### THE TASK
Search the material for the word "includegraphics" and copy each line that holds it.

### AVAILABLE RECORDS
+ + + + +
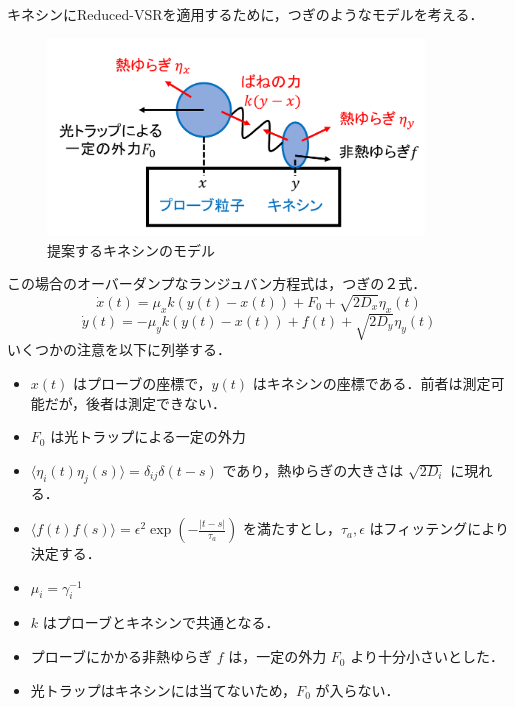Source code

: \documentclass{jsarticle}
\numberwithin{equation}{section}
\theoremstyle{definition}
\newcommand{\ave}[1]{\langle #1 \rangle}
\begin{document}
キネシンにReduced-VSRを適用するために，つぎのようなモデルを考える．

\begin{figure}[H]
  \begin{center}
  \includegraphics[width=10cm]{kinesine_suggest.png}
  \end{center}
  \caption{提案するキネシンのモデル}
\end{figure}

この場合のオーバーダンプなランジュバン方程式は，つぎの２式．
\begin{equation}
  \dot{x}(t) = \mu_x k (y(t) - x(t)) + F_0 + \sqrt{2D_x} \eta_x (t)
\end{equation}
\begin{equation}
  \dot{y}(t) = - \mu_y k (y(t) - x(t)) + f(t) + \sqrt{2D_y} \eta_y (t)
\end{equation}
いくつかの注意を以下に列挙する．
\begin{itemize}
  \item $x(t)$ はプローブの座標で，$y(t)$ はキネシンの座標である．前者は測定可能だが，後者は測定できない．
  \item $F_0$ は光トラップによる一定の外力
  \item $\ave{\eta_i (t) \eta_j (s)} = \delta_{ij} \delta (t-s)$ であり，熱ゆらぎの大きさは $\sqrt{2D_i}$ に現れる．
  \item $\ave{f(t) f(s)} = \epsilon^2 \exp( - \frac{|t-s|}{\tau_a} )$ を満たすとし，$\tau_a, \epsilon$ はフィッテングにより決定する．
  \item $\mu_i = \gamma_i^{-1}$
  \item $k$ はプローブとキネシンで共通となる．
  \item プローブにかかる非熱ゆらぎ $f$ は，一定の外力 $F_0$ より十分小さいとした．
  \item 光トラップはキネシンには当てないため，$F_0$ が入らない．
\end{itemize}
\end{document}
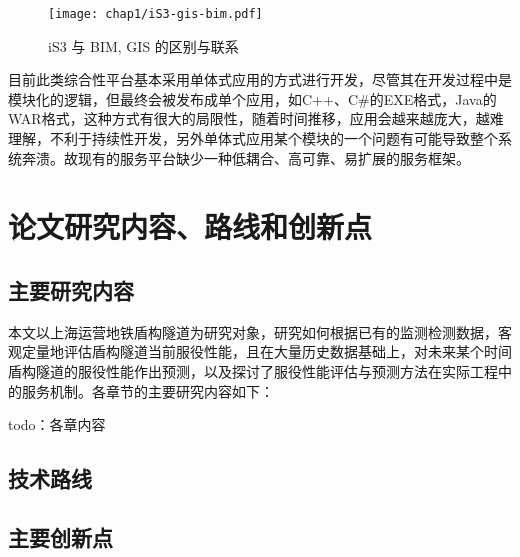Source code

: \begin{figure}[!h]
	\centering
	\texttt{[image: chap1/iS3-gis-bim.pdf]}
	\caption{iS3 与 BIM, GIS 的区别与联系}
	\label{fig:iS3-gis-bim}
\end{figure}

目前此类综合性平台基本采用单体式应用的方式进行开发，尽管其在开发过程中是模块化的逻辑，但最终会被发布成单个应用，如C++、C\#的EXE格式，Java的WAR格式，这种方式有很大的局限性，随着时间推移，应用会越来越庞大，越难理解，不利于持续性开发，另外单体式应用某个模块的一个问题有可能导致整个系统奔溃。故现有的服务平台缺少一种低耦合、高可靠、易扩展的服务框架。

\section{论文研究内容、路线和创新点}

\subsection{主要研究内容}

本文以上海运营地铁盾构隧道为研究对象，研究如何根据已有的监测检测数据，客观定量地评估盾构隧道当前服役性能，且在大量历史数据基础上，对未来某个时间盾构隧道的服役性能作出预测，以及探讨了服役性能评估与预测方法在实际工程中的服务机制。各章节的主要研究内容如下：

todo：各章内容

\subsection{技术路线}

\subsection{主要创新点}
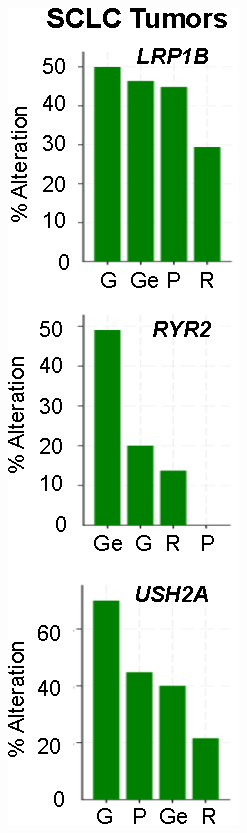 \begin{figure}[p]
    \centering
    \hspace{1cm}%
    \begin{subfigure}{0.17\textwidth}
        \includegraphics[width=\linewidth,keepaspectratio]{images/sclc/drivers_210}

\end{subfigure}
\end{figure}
+ + + + +
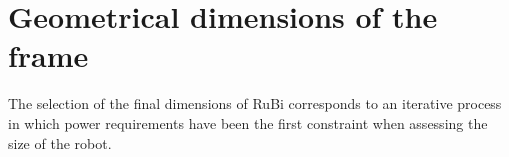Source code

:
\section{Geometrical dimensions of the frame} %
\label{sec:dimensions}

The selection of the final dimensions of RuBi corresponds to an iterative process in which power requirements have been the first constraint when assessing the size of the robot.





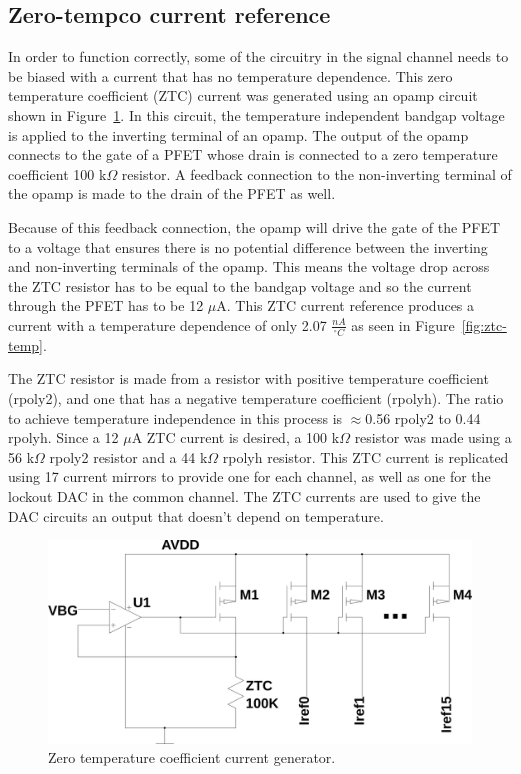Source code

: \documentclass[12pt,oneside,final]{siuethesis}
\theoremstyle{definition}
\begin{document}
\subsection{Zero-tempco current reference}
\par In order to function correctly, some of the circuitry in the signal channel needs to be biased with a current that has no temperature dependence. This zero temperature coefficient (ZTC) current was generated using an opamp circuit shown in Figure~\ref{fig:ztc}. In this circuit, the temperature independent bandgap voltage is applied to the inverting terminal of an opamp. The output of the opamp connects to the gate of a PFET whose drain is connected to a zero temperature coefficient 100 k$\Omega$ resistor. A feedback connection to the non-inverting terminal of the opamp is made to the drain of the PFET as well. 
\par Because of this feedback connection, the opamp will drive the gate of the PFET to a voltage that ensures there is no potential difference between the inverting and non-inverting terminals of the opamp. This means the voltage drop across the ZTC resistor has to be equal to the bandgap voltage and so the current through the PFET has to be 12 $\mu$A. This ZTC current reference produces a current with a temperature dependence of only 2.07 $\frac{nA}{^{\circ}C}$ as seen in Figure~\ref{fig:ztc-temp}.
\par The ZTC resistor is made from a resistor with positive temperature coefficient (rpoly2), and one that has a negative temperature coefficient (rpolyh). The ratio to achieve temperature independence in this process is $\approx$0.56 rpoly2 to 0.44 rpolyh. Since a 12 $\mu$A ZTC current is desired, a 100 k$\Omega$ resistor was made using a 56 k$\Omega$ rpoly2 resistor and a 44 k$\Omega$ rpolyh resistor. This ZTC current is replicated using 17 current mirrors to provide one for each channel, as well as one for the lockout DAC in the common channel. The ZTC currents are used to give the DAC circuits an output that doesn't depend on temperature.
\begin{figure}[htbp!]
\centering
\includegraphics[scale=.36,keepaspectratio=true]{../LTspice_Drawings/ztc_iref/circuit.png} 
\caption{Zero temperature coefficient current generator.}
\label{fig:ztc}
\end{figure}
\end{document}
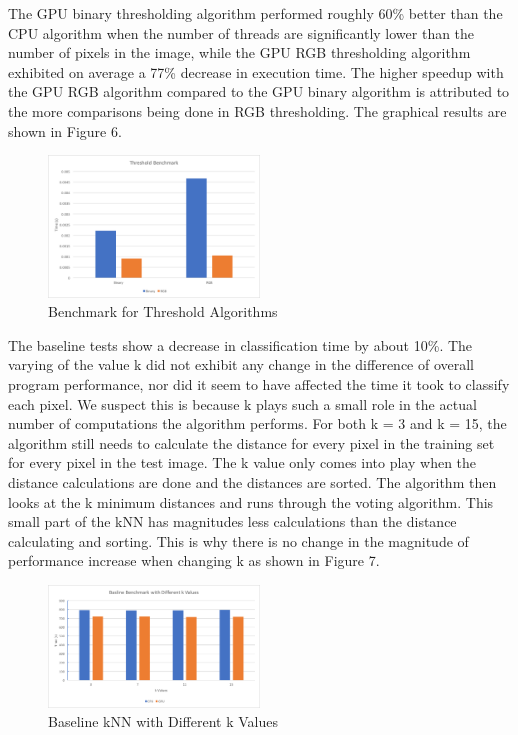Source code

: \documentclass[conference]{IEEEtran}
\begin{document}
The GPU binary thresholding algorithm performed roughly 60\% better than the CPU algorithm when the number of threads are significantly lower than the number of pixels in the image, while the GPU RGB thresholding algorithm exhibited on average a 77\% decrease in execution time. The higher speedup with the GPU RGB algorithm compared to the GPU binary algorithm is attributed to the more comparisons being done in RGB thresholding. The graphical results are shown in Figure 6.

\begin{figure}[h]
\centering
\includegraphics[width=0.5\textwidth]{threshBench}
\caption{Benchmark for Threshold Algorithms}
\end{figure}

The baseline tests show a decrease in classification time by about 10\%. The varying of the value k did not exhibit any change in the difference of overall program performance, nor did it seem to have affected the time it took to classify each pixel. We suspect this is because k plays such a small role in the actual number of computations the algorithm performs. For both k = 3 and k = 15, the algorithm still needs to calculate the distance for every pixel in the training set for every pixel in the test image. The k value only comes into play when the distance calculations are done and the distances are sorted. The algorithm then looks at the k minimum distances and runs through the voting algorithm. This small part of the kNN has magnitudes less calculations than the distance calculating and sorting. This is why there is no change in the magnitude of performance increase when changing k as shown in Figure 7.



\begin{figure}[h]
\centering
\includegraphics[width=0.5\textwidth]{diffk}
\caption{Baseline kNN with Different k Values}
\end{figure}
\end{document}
+ + + + +
### RESULT FOR THIS TASK
  \includegraphics[width=10cm]{kinesine_suggest.png}
        \includegraphics[width=\linewidth,keepaspectratio]{images/sclc/drivers_210}
\includegraphics[scale=.36,keepaspectratio=true]{../LTspice_Drawings/ztc_iref/circuit.png} 
\includegraphics[width=0.5\textwidth]{threshBench}
\includegraphics[width=0.5\textwidth]{diffk}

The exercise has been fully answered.